CasualConc

© 2008-2009 Yasu Imao
How to Use‎ > ‎

Finding Collocation Information

To search collocations, select Collocation tab on the window. 




Basic functions

Collocation search

Enter the word(s)/phrase(s) with which you want to find collocation information and click Search. You can use wildcard search. See Wildcard Search for more information. The current version has search history from which to choose previously searched words/phrases.


The result will look like this.  With the latest version, the number in the most frequent spot(s) (L5-R5) will be in red. 


What you will see is a list of words that appear within 5 words to the left and to the right of the search word(s) and their frequencies in each position between L5 and R5, total frequencies between L5 and L1, total frequencies between R1 and R5, and total frequency between L5 and R5.

If you search multiple words or wildcard search that returns more than one keyword/phrase, collocations will be calculated for each keyword/phrase.


Sorting results

You can specify the column you want to sort with or resort after your search.


Setting minimum frequency

You can specify the minimum frequency to be displayed on the table.  Go to Preferences -> Others and just type any number or use the stepper to change the number.

The words that occur less than the Min. Freq. will not show up on the list.  This is useful when you want to calculate collocation statistics.


Coocurrence

If you click Cooccurrence tab, you can see lists of words in each of L5 - R5 in the order of frequency (most frequent one comes on top).



Frequency counts are not displayed, but I might add the feature in the future.


Additional features

Calculating collocation statistics

If you created a word list with the same set of files/corpus/database file on Word Count, you can calculate collocation statistics. Go to Menu -> Stats -> Calculate Collocation Stats. You can choose one of the statistics on the list.


The calculated scores will appear the column next to the context words column.  Because collocations of words that only appear once in the context does not provide much information, you might want to specify the minimum frequency.  Also you might want to (re)sort the results by Stats.  The collocation statistics calculated here are all based on the frequency within 5 words right and left of the keyword.



You can also manually enter the numbers and calculate collocation statistics of a certain context word with the Collocation Stats Calculator.  Go to Menu -> Stats -> Collocation Stats Calculator.  These statistics are mostly based on the formulas on the BNC Corpus site.


If a word list is already created, the total number of words in the corpus is already filled.  You need to enter other values manually, though CasualConc can help you find frequency of the node word/context word.  Enter the words in the box and click NW Search (node word) or CW Search (context word) button.  The number will be taken from the word list in Word Count.  The span of the context words can be specified here.  Now this includes Fisher's Exact Test.  To include it, go to Preferences -> Others and check Include Fisher's Exact Test.

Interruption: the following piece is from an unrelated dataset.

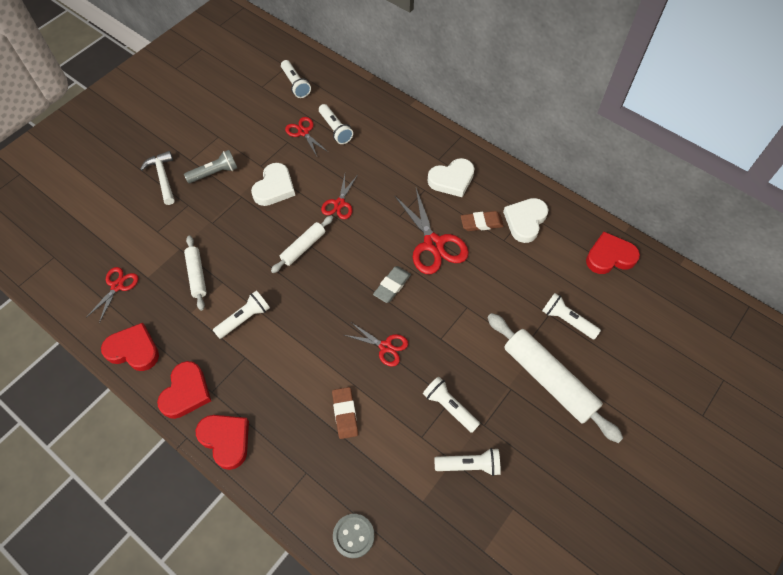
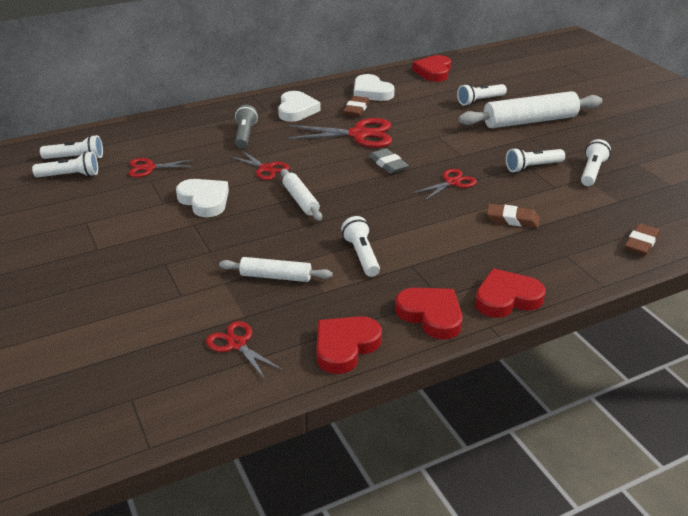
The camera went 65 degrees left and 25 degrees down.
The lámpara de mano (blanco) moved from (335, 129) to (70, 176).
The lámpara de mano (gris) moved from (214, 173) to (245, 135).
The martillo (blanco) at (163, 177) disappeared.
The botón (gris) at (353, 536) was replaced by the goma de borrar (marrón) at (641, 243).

You can also calculate collocation statistics of a selected word on the table.  First select a word on the table by clicking the line.  Then, go to Menu -> Stats -> Calculate Collocation Stats of Selected Items.

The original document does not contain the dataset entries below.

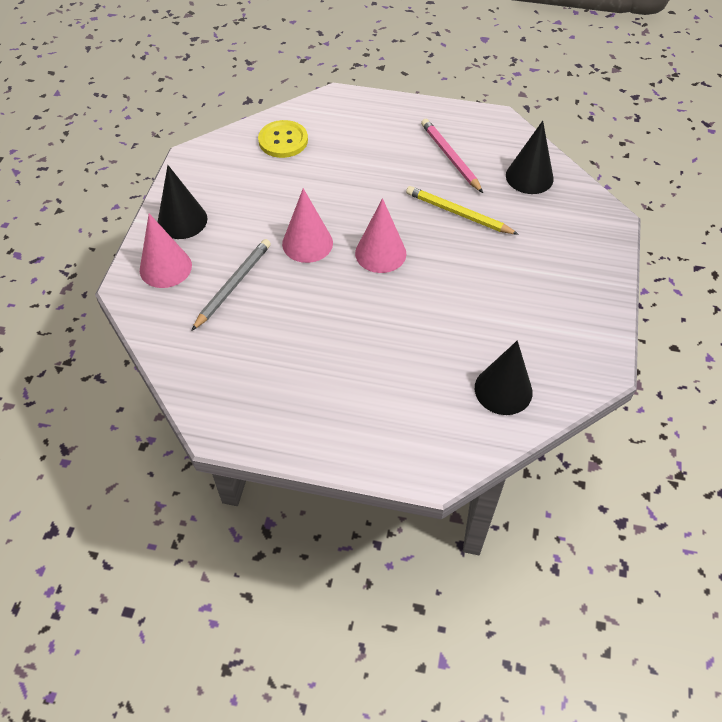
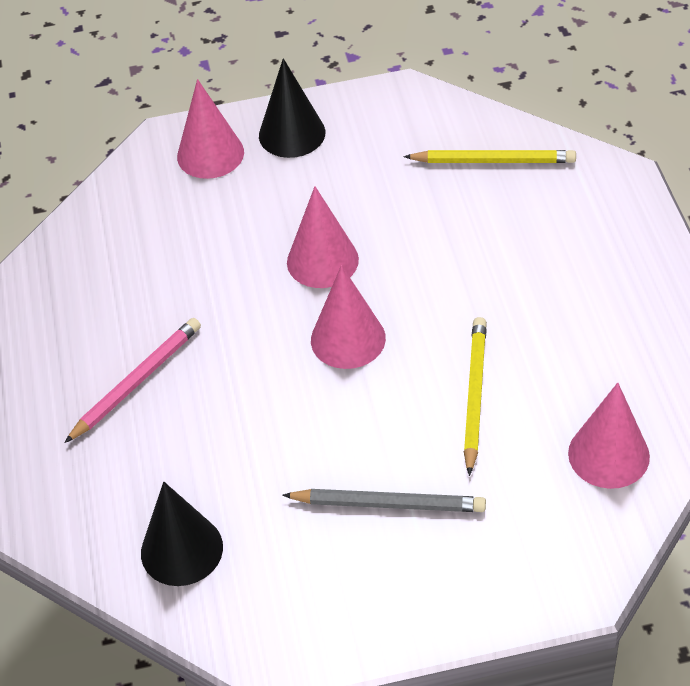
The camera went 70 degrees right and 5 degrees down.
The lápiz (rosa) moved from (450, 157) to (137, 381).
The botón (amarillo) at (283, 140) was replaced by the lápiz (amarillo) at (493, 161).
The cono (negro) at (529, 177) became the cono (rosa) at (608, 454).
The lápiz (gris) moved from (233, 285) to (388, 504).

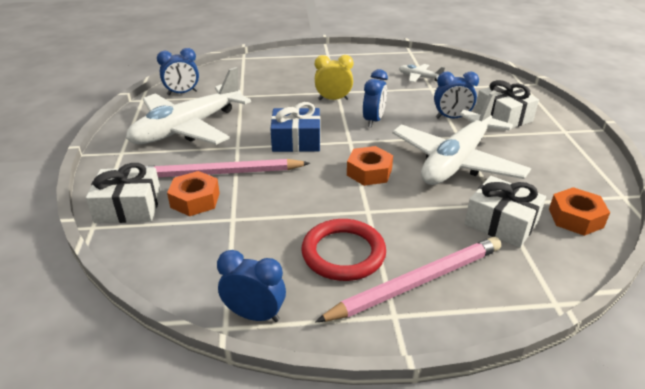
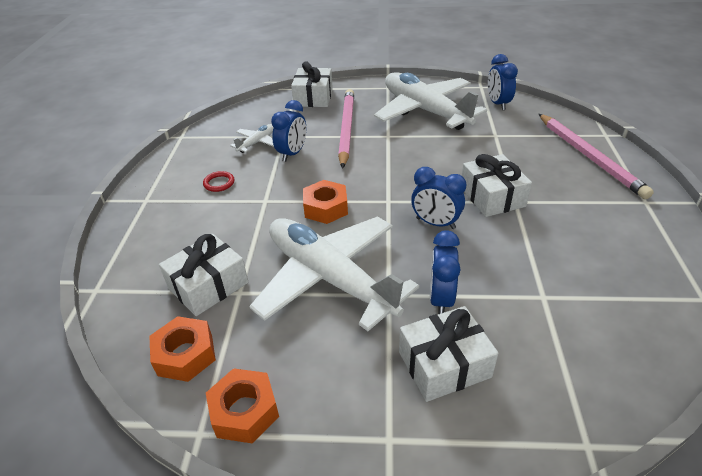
The camera went 100 degrees right and 5 degrees up.
The despertador (amarillo) at (333, 99) was replaced by the regalo (blanco) at (492, 196).
The avión (blanco) moved from (419, 77) to (257, 143).
The regalo (azul) at (296, 141) disappeared.
The tuerca (naranja) moved from (195, 200) to (244, 411).
The anillo (rojo) at (343, 253) changed to 0.47 times the size.
The lápiz (rosa) moved from (416, 282) to (589, 156).
The despertador (azul) moved from (255, 315) to (292, 154).

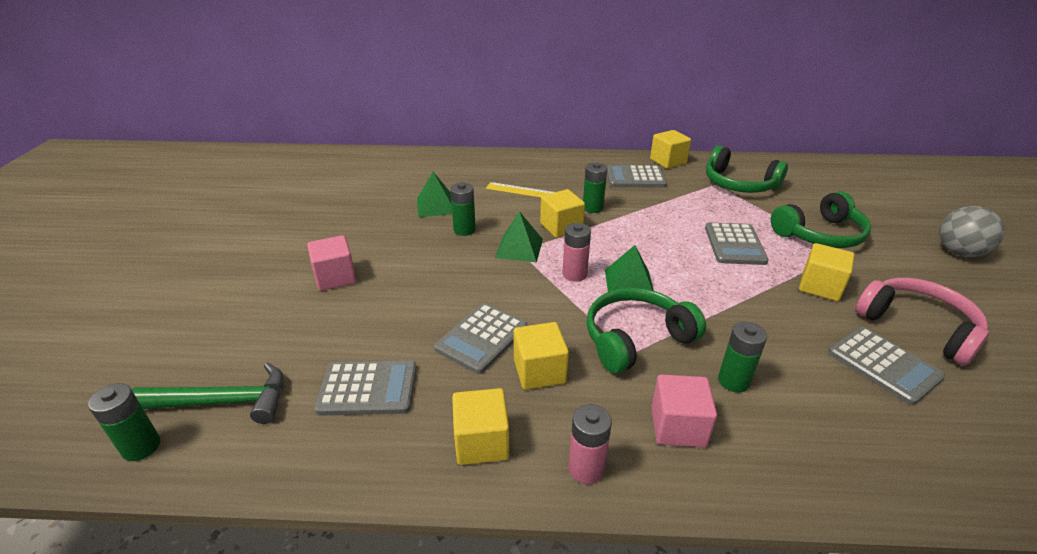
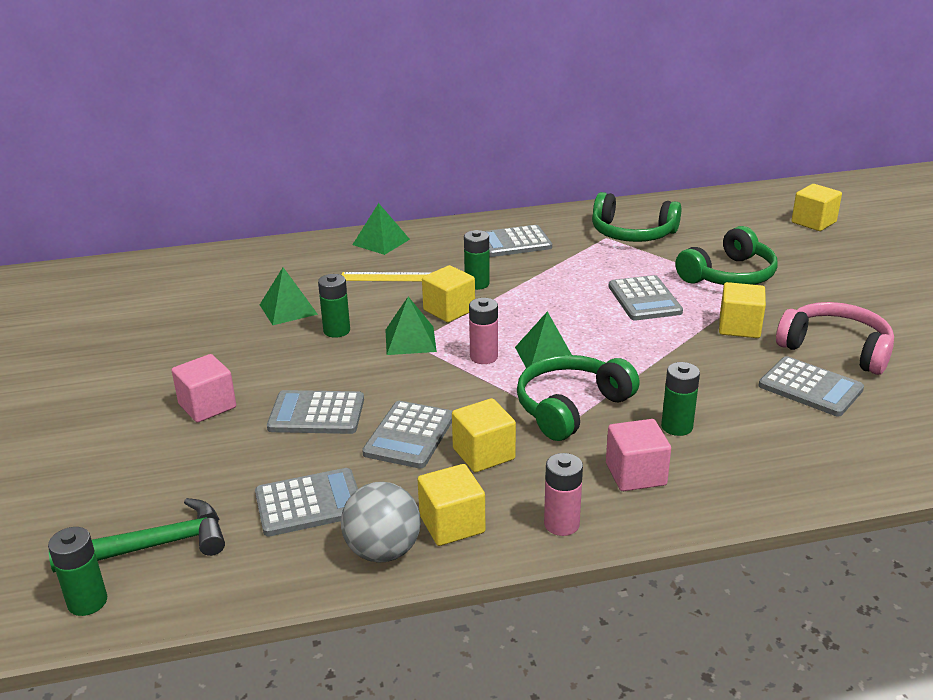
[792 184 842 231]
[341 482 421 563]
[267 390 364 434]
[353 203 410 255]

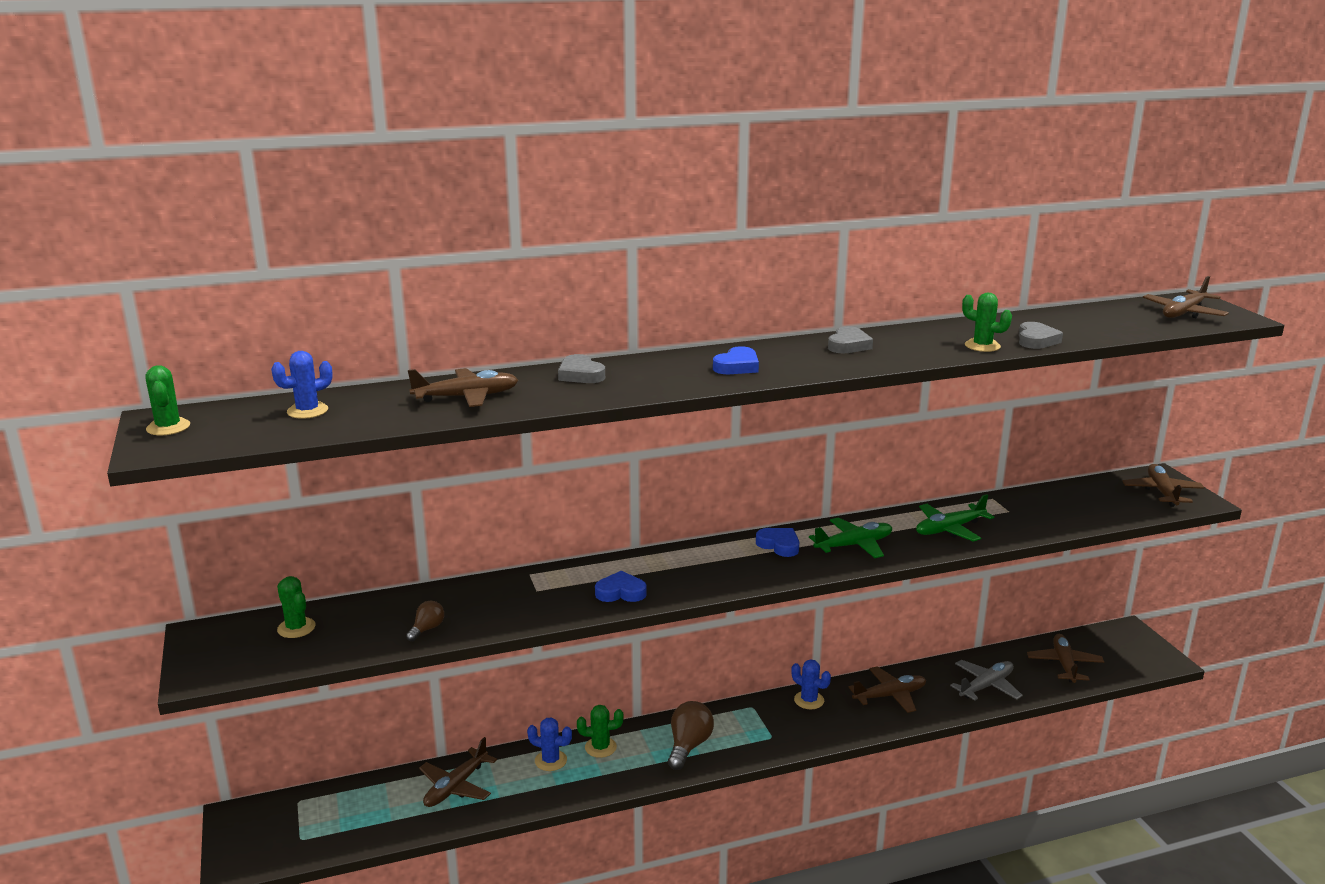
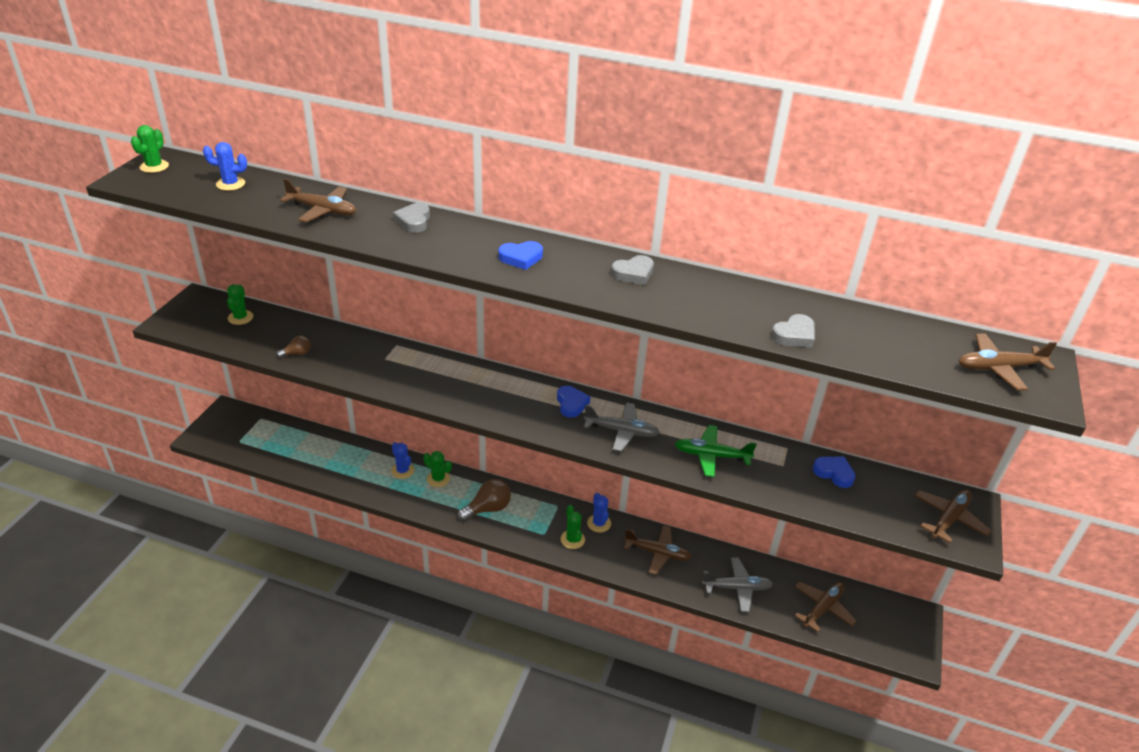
[419 737 497 807] (first image)
[813 457 856 488]
[584 402 660 451]
[561 505 585 549]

A panel shows up with calculated statistics.  This function is designed to work with multiple context words, but the accuracy is not verified.  If you could check the accuracy, I'd like to know if this works.  This also optionally includes Fisher's Exact Test.



CasualConc also has a Contingency Table Calculator.  Go to Menu -> Stats -> Contingency Table Calculator.



Type values in the four boxes and click Calculate.  To include Fisher's Exact Test results, turn it on in Preferences -> Others.


Treat keywords as one word

This experimental option is mainly to adjust collocation statistics for a multi-word search, such as language/languages.  By default, CasualConc treats collocations for each keyword separately.  For example, second language and second languages are treated as two separate collocations.  This function force CasualConc to treat keywords as one word, so second language/languages are treated as single collocation.

To activate this option, go to Preferences -> Others and check Treat Keywords as One Word.


The result should look like these:

Not Checked (default):


Checked:


As you can see, when the option is activated, frequencies of the context words for both keywords are aggregated (two keywords are listed separately, though).